During the late 20`s/early 30`s the Lufthansa deployed mother ships for floatplanes and flying boats like the Dornier Wal. They were posted to the middle of the South Atlantic and fuelled post planes traveling between Africa and South America.
Suppose that the Dornier X (a really big flying boat) is a bit more sucessfull. It still cannot make the full stretch over the North Atlantic, especially with a decent payload. Now someone gets the idea and stations an older Cruise Liner in the Middle of the Atlantic. (Something with the old piston steam engines which you really couldn`t offer to passengers any more) The DO X or a similar plane could land nearby, the passengers have a roaring Mid-Atlantic party, crews are exchanged, maintainance is done and fuel is taken onboard.
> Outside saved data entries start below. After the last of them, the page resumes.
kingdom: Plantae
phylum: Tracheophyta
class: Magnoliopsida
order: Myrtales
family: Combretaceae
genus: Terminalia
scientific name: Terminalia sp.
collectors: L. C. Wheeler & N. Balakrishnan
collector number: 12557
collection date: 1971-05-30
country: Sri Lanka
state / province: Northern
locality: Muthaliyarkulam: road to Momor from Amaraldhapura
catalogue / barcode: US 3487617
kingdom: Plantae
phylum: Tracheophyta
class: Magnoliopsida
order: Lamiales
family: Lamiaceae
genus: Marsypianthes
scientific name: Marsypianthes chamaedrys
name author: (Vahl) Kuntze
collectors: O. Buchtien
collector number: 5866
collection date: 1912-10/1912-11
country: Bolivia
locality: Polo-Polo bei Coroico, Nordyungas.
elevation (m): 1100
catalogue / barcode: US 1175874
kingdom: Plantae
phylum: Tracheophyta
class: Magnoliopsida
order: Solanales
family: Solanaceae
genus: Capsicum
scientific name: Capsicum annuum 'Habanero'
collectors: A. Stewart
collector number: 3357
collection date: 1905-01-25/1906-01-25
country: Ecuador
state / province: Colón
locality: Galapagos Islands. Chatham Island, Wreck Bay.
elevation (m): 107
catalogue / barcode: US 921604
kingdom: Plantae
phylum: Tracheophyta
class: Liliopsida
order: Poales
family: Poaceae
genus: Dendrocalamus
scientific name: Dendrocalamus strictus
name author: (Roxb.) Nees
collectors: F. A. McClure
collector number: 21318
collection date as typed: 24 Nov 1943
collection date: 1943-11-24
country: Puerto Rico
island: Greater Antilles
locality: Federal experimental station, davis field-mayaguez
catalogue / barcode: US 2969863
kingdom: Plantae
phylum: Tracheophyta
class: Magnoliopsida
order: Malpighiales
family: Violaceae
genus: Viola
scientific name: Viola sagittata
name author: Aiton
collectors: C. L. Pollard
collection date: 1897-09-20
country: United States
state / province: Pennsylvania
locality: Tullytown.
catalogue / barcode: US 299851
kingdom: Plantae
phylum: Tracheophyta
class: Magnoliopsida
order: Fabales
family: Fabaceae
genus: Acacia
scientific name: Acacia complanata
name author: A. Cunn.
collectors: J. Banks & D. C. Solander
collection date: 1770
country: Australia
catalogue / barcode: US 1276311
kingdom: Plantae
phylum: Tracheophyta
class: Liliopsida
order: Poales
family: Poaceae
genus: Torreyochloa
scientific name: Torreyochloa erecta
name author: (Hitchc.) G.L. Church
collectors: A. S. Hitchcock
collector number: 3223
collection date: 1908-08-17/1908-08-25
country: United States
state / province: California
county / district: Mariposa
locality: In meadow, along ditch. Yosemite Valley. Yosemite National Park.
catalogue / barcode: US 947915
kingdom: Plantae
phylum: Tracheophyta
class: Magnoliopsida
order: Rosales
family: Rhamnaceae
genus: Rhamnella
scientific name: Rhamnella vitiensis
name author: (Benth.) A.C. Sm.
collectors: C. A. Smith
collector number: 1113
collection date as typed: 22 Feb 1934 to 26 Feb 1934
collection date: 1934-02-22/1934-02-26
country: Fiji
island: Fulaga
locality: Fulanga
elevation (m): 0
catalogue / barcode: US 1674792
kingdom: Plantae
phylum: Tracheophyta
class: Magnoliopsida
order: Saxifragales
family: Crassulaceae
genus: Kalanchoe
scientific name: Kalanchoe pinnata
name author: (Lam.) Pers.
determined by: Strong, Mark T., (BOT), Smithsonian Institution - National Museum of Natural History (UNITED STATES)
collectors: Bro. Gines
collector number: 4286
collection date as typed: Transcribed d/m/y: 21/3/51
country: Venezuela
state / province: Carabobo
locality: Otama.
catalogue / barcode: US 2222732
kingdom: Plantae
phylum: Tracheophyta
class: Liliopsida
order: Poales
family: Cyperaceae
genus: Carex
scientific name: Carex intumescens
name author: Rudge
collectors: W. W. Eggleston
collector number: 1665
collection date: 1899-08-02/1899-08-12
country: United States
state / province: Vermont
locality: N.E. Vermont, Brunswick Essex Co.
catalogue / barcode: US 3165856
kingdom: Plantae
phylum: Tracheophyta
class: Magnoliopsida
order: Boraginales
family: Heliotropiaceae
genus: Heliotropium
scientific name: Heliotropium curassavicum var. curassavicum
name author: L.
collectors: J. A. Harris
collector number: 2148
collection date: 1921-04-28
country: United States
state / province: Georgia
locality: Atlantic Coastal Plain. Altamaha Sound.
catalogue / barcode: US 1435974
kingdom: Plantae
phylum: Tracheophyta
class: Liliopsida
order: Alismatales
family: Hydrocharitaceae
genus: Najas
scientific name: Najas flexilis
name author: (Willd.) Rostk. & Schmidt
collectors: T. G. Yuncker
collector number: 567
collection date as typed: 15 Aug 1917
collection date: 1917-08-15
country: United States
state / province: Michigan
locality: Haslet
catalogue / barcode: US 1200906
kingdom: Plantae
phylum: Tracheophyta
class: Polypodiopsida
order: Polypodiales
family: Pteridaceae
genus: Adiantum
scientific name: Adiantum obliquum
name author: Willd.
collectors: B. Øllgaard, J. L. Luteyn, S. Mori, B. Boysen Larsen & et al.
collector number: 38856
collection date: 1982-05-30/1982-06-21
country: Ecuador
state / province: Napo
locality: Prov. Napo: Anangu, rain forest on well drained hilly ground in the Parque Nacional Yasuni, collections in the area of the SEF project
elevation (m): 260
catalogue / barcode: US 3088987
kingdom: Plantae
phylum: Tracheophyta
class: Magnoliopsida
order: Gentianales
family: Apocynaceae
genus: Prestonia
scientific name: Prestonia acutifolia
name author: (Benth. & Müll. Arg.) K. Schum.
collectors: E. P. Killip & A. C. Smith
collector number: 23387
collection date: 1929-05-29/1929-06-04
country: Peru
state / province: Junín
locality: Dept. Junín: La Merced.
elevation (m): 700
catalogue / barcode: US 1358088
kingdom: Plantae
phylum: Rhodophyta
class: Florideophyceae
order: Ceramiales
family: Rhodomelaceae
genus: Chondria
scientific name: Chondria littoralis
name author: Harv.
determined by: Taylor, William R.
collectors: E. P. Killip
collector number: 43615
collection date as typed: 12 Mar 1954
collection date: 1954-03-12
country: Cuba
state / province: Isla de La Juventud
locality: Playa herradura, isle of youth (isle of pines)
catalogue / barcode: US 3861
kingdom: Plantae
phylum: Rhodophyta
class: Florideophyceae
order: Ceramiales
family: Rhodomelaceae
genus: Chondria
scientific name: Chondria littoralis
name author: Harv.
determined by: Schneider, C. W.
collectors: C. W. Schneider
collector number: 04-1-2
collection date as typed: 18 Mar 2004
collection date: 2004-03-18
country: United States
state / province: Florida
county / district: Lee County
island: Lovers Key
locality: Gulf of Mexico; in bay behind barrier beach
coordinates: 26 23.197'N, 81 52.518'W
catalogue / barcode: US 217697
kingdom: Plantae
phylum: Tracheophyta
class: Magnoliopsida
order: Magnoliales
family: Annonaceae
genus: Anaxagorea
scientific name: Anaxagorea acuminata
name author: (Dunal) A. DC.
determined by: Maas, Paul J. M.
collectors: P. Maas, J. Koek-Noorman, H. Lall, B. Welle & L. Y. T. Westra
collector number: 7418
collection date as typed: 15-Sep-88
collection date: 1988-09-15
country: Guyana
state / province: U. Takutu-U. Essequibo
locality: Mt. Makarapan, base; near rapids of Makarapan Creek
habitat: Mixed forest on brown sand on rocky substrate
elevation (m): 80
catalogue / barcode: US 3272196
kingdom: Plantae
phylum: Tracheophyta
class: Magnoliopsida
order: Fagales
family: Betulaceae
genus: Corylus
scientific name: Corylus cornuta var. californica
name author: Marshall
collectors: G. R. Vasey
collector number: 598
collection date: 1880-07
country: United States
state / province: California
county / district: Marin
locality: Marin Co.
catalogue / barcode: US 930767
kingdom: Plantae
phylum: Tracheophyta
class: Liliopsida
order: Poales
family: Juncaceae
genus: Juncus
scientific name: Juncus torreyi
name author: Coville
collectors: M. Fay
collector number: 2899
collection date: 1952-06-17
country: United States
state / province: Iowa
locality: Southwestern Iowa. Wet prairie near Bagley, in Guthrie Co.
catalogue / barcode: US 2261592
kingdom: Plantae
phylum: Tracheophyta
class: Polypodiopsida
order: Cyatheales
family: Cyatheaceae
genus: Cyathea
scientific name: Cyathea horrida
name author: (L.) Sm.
Next morning the "hungover flight" takes off. Wouldn`t survive the WW2 but until then it could be a viable comercial enterprise.
The floating island idea isn`t as far off as it may seem. The US armed forces had studies for a floating runway which could take planes up to the C 17 or more made up by several platforms like those used in offshore drilling. They would be towed to their area and they combined.